We will also ensure through the safeguards that the temporary skilled migration income threshold is to be reviewed to make sure it is in line and it is a benchmark. What will also be required as a result of Labor's safeguard amendments, which the government has agreed to, is the maintenance of Australian skills and safety standards, to ensure foreign workers have the relevant licence under Australian law. This is critical. All of you in your offices would have seen the letter that was signed by the Minister for Trade and Investment that declared the industries where the skill assessment would be waived. It was doing the rounds of social media and it created a lot of anxiety within the community. But now the government has agreed to Labor's amendment which will ensure a new legal requirement that 457 visa holders in the trade occupations must obtain a licence within 90 days of arriving here on that visa, will not work without holding the licence and will notify the department of immigration if a licence is refused or revoked. These conditions will be written into the migration regulations.
These are the critical safeguards that Australians wanted to see to ensure that, when you work in the trades in Australia, you have an Australian qualification. When somebody comes here as a 457 visa worker, they will be required now to demonstrate that they have those skills. Australia has some of the best safety records in the world, some of the safest workplaces, and our tradespeople work really hard to get their qualifications. It is wrong to have a situation where someone from overseas can come in and not be required to meet that same bar. These safeguards ensure that that situation will not now happen. That is why this government needs to be really honest. It is great that it has finally, after month and months, understood the concerns of the Australian people, the concerns of the union movement and what we have been saying from the Australian Labor Party. There is no point to a free trade agreement with any country if it does not deliver for all Australians. The free trade agreement should not just be about profits and about ensuring exporters get a better deal when their product goes into China. It should also be about spreading that goodwill, that opportunity, to all Australians. Without these safeguards in place that the government has agreed to, we could not guarantee that that would happen.

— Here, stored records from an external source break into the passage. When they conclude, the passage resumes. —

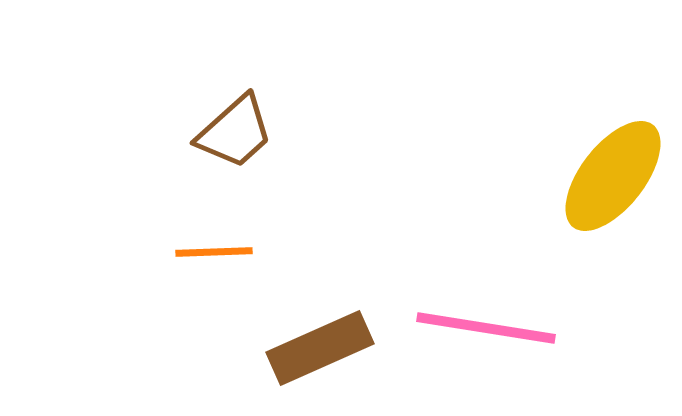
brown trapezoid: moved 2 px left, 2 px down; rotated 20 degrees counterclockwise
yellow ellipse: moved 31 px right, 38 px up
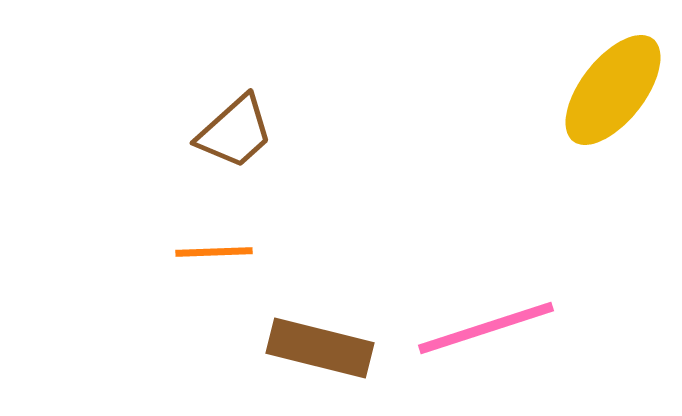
yellow ellipse: moved 86 px up
pink line: rotated 27 degrees counterclockwise
brown rectangle: rotated 38 degrees clockwise
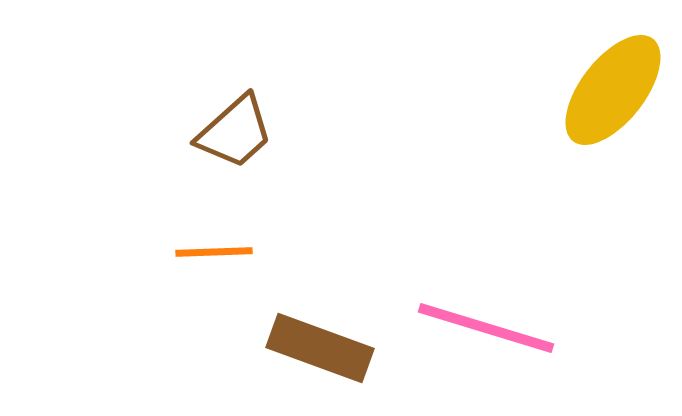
pink line: rotated 35 degrees clockwise
brown rectangle: rotated 6 degrees clockwise
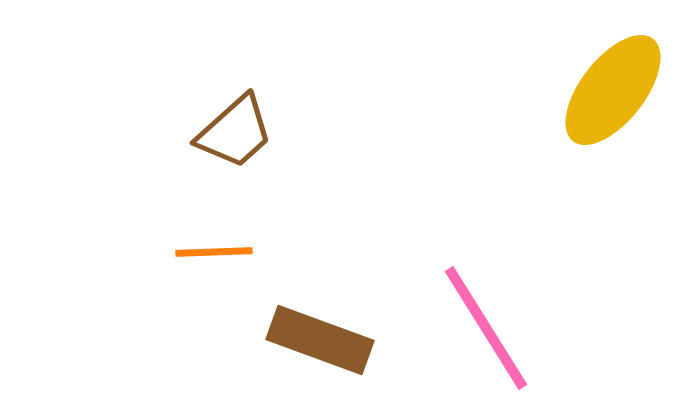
pink line: rotated 41 degrees clockwise
brown rectangle: moved 8 px up
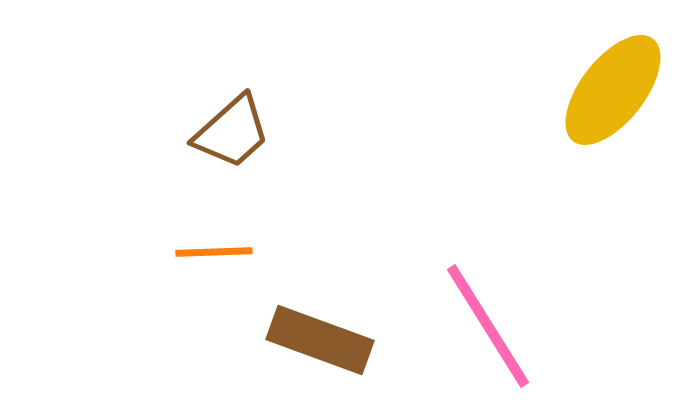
brown trapezoid: moved 3 px left
pink line: moved 2 px right, 2 px up
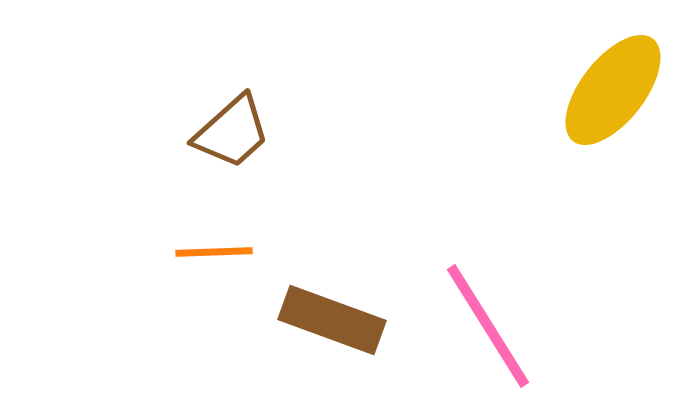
brown rectangle: moved 12 px right, 20 px up
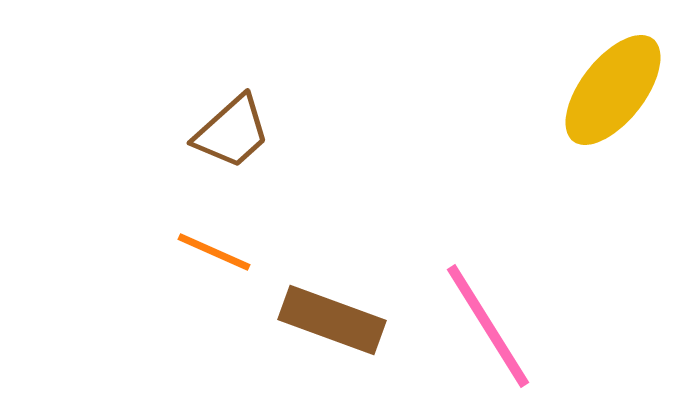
orange line: rotated 26 degrees clockwise
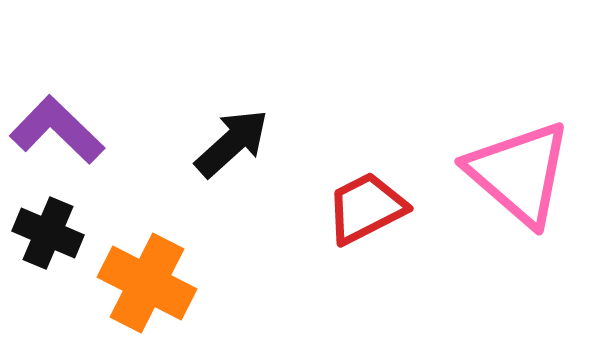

In my electorate, which is a regional electorate, this has been an issue where the government divided the community—winemaker and farmer versus the tradies. It divided the community because one group was saying, 'Why should someone come here and work in our industry without having my qualification?' and on the other end the government was saying to the farmers, 'You've got to back this deal in because it is going to be good for tariffs.' That is what this government did. What we have been able to do, because the government has agreed to our amendments, is bridge that so now the tradies are safe and our winemakers and our farmers will actually benefit from the changes that we have got going forward. I am glad the government has seen the error of its ways and has agreed to Labor's amendments.